Colormaps Are a Scientific Choice, Not Taste
Perceptually-uniform maps (viridis, cividis, magma, inferno, plasma) are constructed in CAM02-UCS so equal data steps map to equal perceived steps with monotonically increasing lightness - which is exactly why they survive grayscale and avoid inventing false gradients. cividis is additionally optimized so viewers with and without red-green color-vision deficiency see nearly the same image. By contrast, jet/rainbow has non-monotonic luminance that invents bright/dark bands the data does not have (false edges at yellow/cyan) and collapses to mush in grayscale - a correctness failure, not an aesthetic one.
- Sequential map for ordered data; diverging map (with a meaningful midpoint) for signed data; a categorical CVD-safe palette for discrete classes - never a continuous rainbow for categories.
- Use the Okabe-Ito 8-color Color Universal Design palette for categories. Red-green CVD affects up to ~8% of males (population-dependent), so add redundant encoding (shape + color, linetype + color, direct labels) so color is never the sole channel.
- Run the grayscale-photocopy test: convert to grayscale and confirm the figure still reads.

• _AVAILABLE DATA_
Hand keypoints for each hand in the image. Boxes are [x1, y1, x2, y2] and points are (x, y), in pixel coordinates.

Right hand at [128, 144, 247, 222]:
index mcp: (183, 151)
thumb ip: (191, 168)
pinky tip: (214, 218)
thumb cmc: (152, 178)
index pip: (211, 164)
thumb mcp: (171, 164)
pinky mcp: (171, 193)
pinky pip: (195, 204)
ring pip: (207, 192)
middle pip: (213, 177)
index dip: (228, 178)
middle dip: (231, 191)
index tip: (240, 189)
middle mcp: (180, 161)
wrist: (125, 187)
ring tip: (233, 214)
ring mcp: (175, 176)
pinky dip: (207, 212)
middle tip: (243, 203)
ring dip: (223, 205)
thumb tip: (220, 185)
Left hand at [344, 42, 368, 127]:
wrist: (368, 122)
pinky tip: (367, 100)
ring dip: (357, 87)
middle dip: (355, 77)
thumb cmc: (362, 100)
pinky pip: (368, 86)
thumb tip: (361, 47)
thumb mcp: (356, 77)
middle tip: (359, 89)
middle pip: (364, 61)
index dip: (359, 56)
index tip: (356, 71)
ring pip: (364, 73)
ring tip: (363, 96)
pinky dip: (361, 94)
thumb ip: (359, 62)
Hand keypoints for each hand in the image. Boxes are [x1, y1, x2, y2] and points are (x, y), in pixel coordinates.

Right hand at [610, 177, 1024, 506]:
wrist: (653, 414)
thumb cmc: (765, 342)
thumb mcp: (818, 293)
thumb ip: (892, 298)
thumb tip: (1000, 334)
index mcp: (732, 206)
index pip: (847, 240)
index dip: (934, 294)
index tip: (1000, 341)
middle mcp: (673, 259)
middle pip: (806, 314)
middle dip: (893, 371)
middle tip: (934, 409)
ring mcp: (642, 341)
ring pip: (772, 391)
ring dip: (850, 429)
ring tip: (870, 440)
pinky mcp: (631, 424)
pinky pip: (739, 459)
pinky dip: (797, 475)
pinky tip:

• _EXERCISE 1_
List every perceptually-uniform colormap that the colormap text names.
• _EXERCISE 2_
Extend the colormap text, starting after its final sentence.
The records were drawn from a separate source and bear no relation to the colormap text.

• _ANSWER 1_
viridis, cividis, magma, inferno, plasma

• _ANSWER 2_
Reproducible Export
- Byte-stable PDFs: matplotlib stamps a
CreationDate into every PDF, so two identical runs differ byte-for-byte (noisy git diffs). Pass metadata={'CreationDate': None} to savefig, or set the SOURCE_DATE_EPOCH env var, for deterministic output.
bbox_inches='tight' breaks exact widths. It recomputes the bounding box from drawn content, so output dimensions depend on tick-label lengths and the renderer's font metrics - the same script on two machines (different fonts) yields different-sized PDFs, and it can clip annotations. For camera-ready figures at an exact 89 mm, design to size with constrained_layout=True and save without bbox_inches='tight'; if cropping is unavoidable, pair it with explicit pad_inches.
- Font-availability nondeterminism: Helvetica on a Mac vs DejaVu Sans on CI gives different glyph widths, line breaks, and (with tight bbox) different sizes. Pin the font or accept the default and don't crop-to-content.
- Headless rendering: call
matplotlib.use('Agg') before importing pyplot on a cluster/CI box, or just use the file backends, so no display is required.
Journal Specs (verify against the target journal at submission)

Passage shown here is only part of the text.